Leaving pictures aside, set down each line exactly, from the first line of the data to the line with "Il terzo fine: L'immaginazione.", both included.

(Source material)

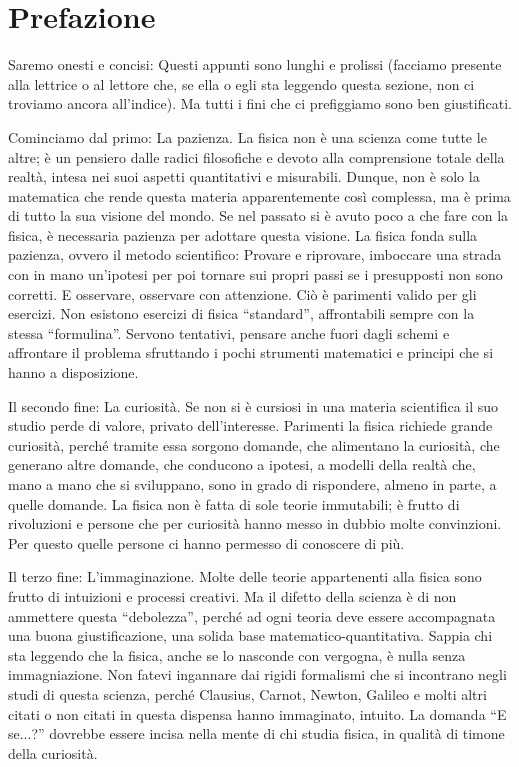 \section*{Prefazione}
Saremo onesti e concisi: Questi appunti sono lunghi e prolissi (facciamo presente
alla lettrice o al lettore che, se ella o egli sta leggendo questa sezione,
non ci troviamo ancora all'indice). Ma tutti i fini che ci prefiggiamo sono ben
giustificati.

Cominciamo dal primo: La pazienza. La fisica non è una scienza come tutte le altre;
è un pensiero dalle radici filosofiche e devoto alla comprensione totale della
realtà, intesa nei suoi aspetti quantitativi e misurabili. Dunque, non è solo la
matematica che rende questa materia apparentemente così complessa, ma è prima di
tutto la sua visione del mondo. Se nel passato si è avuto poco a che fare con la
fisica, è necessaria pazienza per adottare questa visione. La fisica fonda sulla
pazienza, ovvero il metodo scientifico: Provare e riprovare, imboccare una strada
con in mano un'ipotesi per poi tornare sui propri passi se i presupposti non sono
corretti. E osservare, osservare con attenzione. Ciò è parimenti valido per gli
esercizi. Non esistono esercizi di fisica ``standard'', affrontabili sempre con
la stessa ``formulina''. Servono tentativi, pensare anche fuori dagli schemi
e affrontare il problema sfruttando i pochi strumenti matematici e principi
che si hanno a disposizione.

Il secondo fine: La curiosità. Se non si è cursiosi in una materia scientifica
il suo studio perde di valore, privato dell'interesse. Parimenti la fisica richiede
grande curiosità, perché tramite essa sorgono domande, che alimentano la curiosità,
che generano altre domande, che conducono a ipotesi, a modelli della realtà che,
mano a mano che si sviluppano, sono in grado di rispondere, almeno in parte, a
quelle domande. La fisica non è fatta di sole teorie immutabili; è frutto di rivoluzioni
e persone che per curiosità hanno messo in dubbio molte convinzioni.
Per questo quelle persone ci hanno permesso di conoscere di più.

Il terzo fine: L'immaginazione. Molte delle teorie appartenenti alla fisica
sono frutto di intuizioni e processi creativi. Ma il difetto della scienza è
di non ammettere questa ``debolezza'', perché ad ogni teoria deve essere
accompagnata una buona giustificazione, una solida base matematico-quantitativa.
Sappia chi sta leggendo che la fisica, anche se lo nasconde con vergogna, è
nulla senza immagniazione. Non fatevi ingannare dai rigidi formalismi che si
incontrano negli studi di questa scienza, perché Clausius, Carnot, Newton,
Galileo e molti altri citati o non citati in questa dispensa hanno immaginato,
intuito. La domanda ``E se...?'' dovrebbe essere incisa nella mente
di chi studia fisica, in qualità di timone della curiosità.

(End Source material)

# Completed task:
 \section*{Prefazione}
Saremo onesti e concisi: Questi appunti sono lunghi e prolissi (facciamo presente
alla lettrice o al lettore che, se ella o egli sta leggendo questa sezione,
non ci troviamo ancora all'indice). Ma tutti i fini che ci prefiggiamo sono ben
giustificati.

Cominciamo dal primo: La pazienza. La fisica non è una scienza come tutte le altre;
è un pensiero dalle radici filosofiche e devoto alla comprensione totale della
realtà, intesa nei suoi aspetti quantitativi e misurabili. Dunque, non è solo la
matematica che rende questa materia apparentemente così complessa, ma è prima di
tutto la sua visione del mondo. Se nel passato si è avuto poco a che fare con la
fisica, è necessaria pazienza per adottare questa visione. La fisica fonda sulla
pazienza, ovvero il metodo scientifico: Provare e riprovare, imboccare una strada
con in mano un'ipotesi per poi tornare sui propri passi se i presupposti non sono
corretti. E osservare, osservare con attenzione. Ciò è parimenti valido per gli
esercizi. Non esistono esercizi di fisica ``standard'', affrontabili sempre con
la stessa ``formulina''. Servono tentativi, pensare anche fuori dagli schemi
e affrontare il problema sfruttando i pochi strumenti matematici e principi
che si hanno a disposizione.

Il secondo fine: La curiosità. Se non si è cursiosi in una materia scientifica
il suo studio perde di valore, privato dell'interesse. Parimenti la fisica richiede
grande curiosità, perché tramite essa sorgono domande, che alimentano la curiosità,
che generano altre domande, che conducono a ipotesi, a modelli della realtà che,
mano a mano che si sviluppano, sono in grado di rispondere, almeno in parte, a
quelle domande. La fisica non è fatta di sole teorie immutabili; è frutto di rivoluzioni
e persone che per curiosità hanno messo in dubbio molte convinzioni.
Per questo quelle persone ci hanno permesso di conoscere di più.

Il terzo fine: L'immaginazione. Molte delle teorie appartenenti alla fisica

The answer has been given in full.